TEXT SHOWN:
= Beginning of Section =
So let’s imagine I want to evaluate this expression, 30.1 into 43.74 plus 22 divided by seven. So if you think about it, I might first make a request for 30.1 in two. So I would evaluate the multiplication, then I would evaluate the division, and then I would take the results from both, and then I would add the two and that would give me the final answer. This is a very simple interaction. I can now represent this more like an API call that all of us can relate to. So this is, I’m posting a message to /calculator with a left-hand side, a right-hand side, and an operator, and essentially doing the same for the three multiplication, division and addition.

I’m hoping this is something everyone can relate to. So now from an API testing point of view, something that all of you are familiar with, what are the kinds of tests one would consider doing on this? I might send 30.1 and 43.74, multiply and I would expect a 200 response back with this a result That is what I would validate or assert in my test. Then of course I would also store the result because I want to add this later. I might also want to do negative numbers and see if negative numbers are being handled correctly or not. I should get back a negative result in this case.

I might want to do a little bit of now we’re getting into data type validation and boundary conditions and things like that where I might want to send ABC and see what happens. And of course you should be getting a 400 bad request saying invalid left hand side value. The HTTP status and the error message are all important to be validated in your tests. You may also want to play around with the operator itself. The operators are fixed and they are of specific type. But if you try and send something that’s completely invalid, again, you should get a 400 response back with a valid response with a valid reason for it. So I’m hoping these are all the kinds of things that one would perform. These are more on the functional positive and negative side of things that one would perform. In this case, of course you can chain these methods together and then do API workflow tests. But here, let’s just focus on the API test point of view.

What is a Contract?
= End of Section =
DATA EXCERPTS:
= Beginning of Section =
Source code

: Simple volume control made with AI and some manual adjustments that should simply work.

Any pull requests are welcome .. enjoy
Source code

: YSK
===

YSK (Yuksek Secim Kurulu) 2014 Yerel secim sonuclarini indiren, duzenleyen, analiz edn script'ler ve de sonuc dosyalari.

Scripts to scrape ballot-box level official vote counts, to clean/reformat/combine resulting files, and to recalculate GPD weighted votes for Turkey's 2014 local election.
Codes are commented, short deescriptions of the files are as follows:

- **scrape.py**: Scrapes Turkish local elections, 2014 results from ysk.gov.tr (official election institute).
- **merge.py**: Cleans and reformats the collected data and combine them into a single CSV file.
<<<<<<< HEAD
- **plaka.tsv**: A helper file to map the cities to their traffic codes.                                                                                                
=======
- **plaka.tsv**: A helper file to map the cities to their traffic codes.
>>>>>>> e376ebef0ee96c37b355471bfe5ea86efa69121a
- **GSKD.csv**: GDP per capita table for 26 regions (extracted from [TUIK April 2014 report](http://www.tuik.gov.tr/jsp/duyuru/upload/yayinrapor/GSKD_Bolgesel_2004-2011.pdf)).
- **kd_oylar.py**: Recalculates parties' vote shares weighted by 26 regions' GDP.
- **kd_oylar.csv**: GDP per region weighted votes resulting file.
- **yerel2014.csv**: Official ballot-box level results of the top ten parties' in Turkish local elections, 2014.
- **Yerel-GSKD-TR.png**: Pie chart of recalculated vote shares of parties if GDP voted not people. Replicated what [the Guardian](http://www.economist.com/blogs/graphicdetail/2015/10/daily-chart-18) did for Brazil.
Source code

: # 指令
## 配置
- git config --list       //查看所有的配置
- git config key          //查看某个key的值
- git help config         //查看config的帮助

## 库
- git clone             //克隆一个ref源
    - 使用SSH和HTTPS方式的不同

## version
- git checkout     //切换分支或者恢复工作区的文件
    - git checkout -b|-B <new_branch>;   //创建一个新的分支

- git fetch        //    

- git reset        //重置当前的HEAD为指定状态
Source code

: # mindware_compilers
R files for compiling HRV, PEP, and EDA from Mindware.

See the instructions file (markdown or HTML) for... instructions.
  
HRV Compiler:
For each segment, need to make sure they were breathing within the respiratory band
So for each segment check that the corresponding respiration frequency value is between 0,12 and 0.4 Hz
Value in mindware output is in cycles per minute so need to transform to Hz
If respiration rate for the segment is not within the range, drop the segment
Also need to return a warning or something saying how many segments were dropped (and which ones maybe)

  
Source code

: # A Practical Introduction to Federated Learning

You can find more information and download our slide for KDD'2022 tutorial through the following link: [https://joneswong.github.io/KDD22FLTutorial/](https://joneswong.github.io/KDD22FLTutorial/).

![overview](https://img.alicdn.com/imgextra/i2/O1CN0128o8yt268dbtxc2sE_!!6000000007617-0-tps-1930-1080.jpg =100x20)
= End of Section =
TASK LIST:
1. Reproduce the portion of the API testing passage between "So let’s imagine" and "division and addition.", inclusive.
2. Extend the API testing passage, picking up from its final line.

REPLIES:
1.
So let’s imagine I want to evaluate this expression, 30.1 into 43.74 plus 22 divided by seven. So if you think about it, I might first make a request for 30.1 in two. So I would evaluate the multiplication, then I would evaluate the division, and then I would take the results from both, and then I would add the two and that would give me the final answer. This is a very simple interaction. I can now represent this more like an API call that all of us can relate to. So this is, I’m posting a message to /calculator with a left-hand side, a right-hand side, and an operator, and essentially doing the same for the three multiplication, division and addition.

2.
Now, coming back to the original question, what is the contract? I think someone mentioned that we can do contract testing. So what does a contract mean in this case? There is a specific agreement between the consumer of the service and the provider of the service in terms of the data types, the schema, the API signatures, the possible response codes and so forth that has been agreed upon. That’s what is the API signature, or like the API contract if you will. There is one very popular specification format for capturing this. It’s called an OpenAPI specification. The older name for this is Swagger.

OpenAPI is one way in which you can say, “Hey, this is my OpenAPI 3.0 version of the specification and I have a path called /calculator. It has a post method and it can have possible 200 responses. It can have 400 responses. And here is the request body that it can take, which is has a left hand side, a right hand side and an operator.” So as you can see, all three are required. You’ll also notice that the op which is operation, is a type of enum which can be only these four possible values. Now this I would say is a pretty decent contract that would allow what the provider and the consumer have agreed upon to be captured pretty nicely in this document. Now once you have this, the advantage of this is that a lot of these tests that you’re looking at in terms of, if I send two valid numbers in the left hand side and right hand side, and I pick one of the operations from the enum that is there, then I expect a 200 result back with positive, like with the positive number.

Generating Contract Tests from the API spec

Similarly, I could also generate these tests. So what ends up happening is now from a resiliency testing point of view, and from a contract testing point of view, a lot of this can be taken care for you without you having to write all of these things. So this much feedback is shifted left to the developers and they can get this feedback in their IDE. So that quickly explains what a contract test can do. Now, how does this doing this help you improve your resiliency. So there’s two parts to it. One is now you don’t really need to keep sitting and manually verifying or writing automated API tests for things like these. These automated tests can be generated into the, in the developer’s ide and they could get this feedback in terms of ensuring that they’re sticking to the contract.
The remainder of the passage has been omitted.